CONSULT THE LEATHERBACK.

She turned it over. There was one more word.

CARA.

She dropped it, shocked. Her hand was shaking.

“Who gave this to you, Rufus?” she asked the dog, leaning down and gripping his sandy snout in her hand.

He just kept wagging his tail.

Maybe it was one of her friends, messing with her head. Maybe Hayley or Jade? But Hayley didn’t come up here, as far as Cara knew. Plus these days she was busy in the mornings because she went to work with her mother, who ran a hair salon. She helped out with the shampooing.

And Cara’s other best friend, Jade, had gone up to Maine with her family till school started. They didn’t like the crowds.

Anyway, this was way too weird for either of them.

When she and Rufus reached the end of the road, and the tide was practically lapping at her feet, she couldn’t see anyone at all. Not even a fishing boat on the water. The big modern house looked locked up and empty.

Rufus gave a low woof, his sound of recognition.

“What now?”

And then she saw something in the waves—round, small, and brown. Dark eyes. She was astounded: it was another otter. She could hardly believe it. First the ocean side, now the bay … it was a plague of otters, practically.

She had to remember to ask Jax about it. Maybe, with global warming, otters were migrating differently these days, or something.

After all, two summers ago great white sharks had been found swimming in the waters off Chatham. That June, dozens of dead sea lions had washed up on the shore. And a couple of summers earlier, a Florida manatee had swum into the mouth of the Hudson River and then headed past the Cape, too.

None of that was supposed to happen.

And now, two sea otters. Sea otters that were supposed to live in a whole other ocean.

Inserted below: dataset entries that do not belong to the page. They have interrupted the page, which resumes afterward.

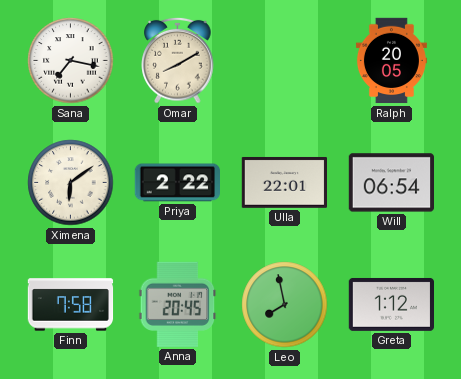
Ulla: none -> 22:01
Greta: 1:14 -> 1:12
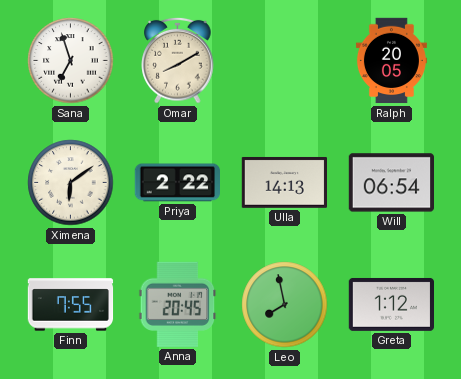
Sana: 7:17 -> 6:57
Ulla: 22:01 -> 14:13
Finn: 7:58 -> 7:55
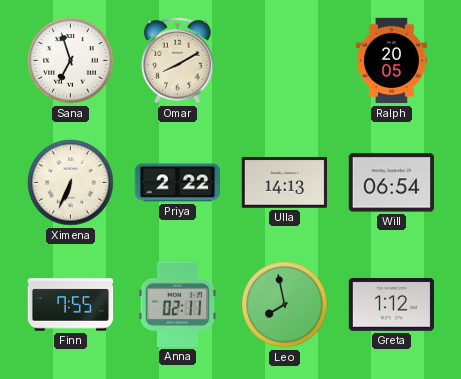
Ximena: 6:09 -> 6:34
Anna: 20:45 -> 02:11
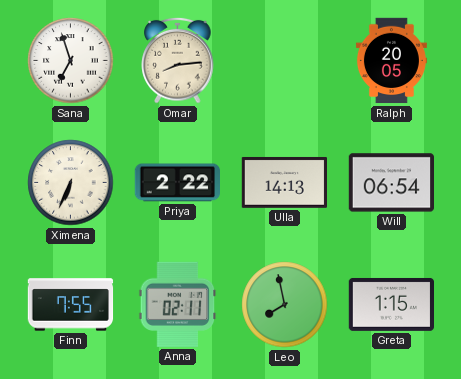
Omar: 8:10 -> 8:14
Greta: 1:12 -> 1:15
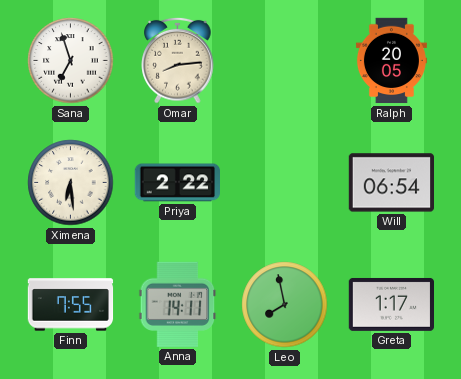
Ximena: 6:34 -> 6:29
Ulla: 14:13 -> none
Anna: 02:11 -> 14:11
Greta: 1:15 -> 1:17
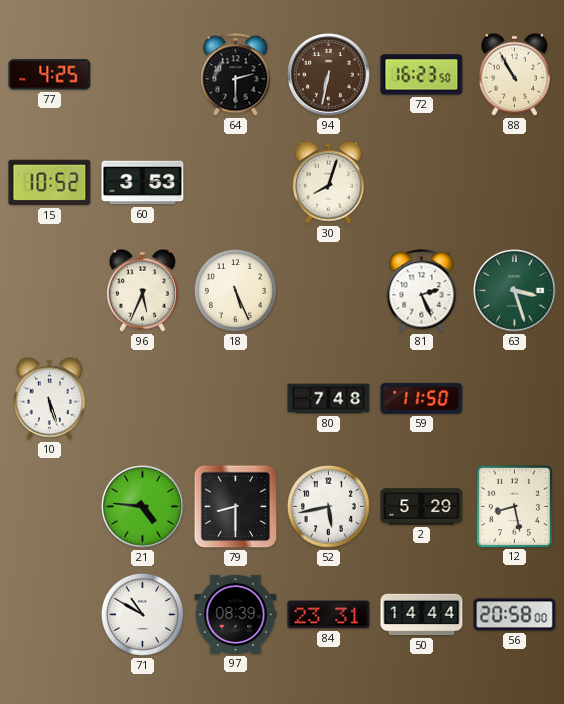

But there was no sign of anyone who could have given Rufus the piece of wood. All she saw was the high tide lapping at the toes of her sneaks.

When the waves pulled back they left tiny airholes in the sand.

Jax had left by the time she got home, picked up by the camp carpool, and Max and his friend Zee, short for Zadie—who wasn’t his girlfriend, though Cara thought maybe she wouldn’t mind—were getting ready to ride their bikes to the tennis courts before it got too hot.

“Look,” she said to Max, and held out the driftwood.

He turned it over and over.

“Uh, that’s great, Car. A piece of wood. Real awesome find.”

She grabbed it back and studied it. It was dry now, and you couldn’t really see the words anymore—they must have been etched too lightly, because all that was left was a couple of lines where the C and K had been. They looked like random chicken scratches.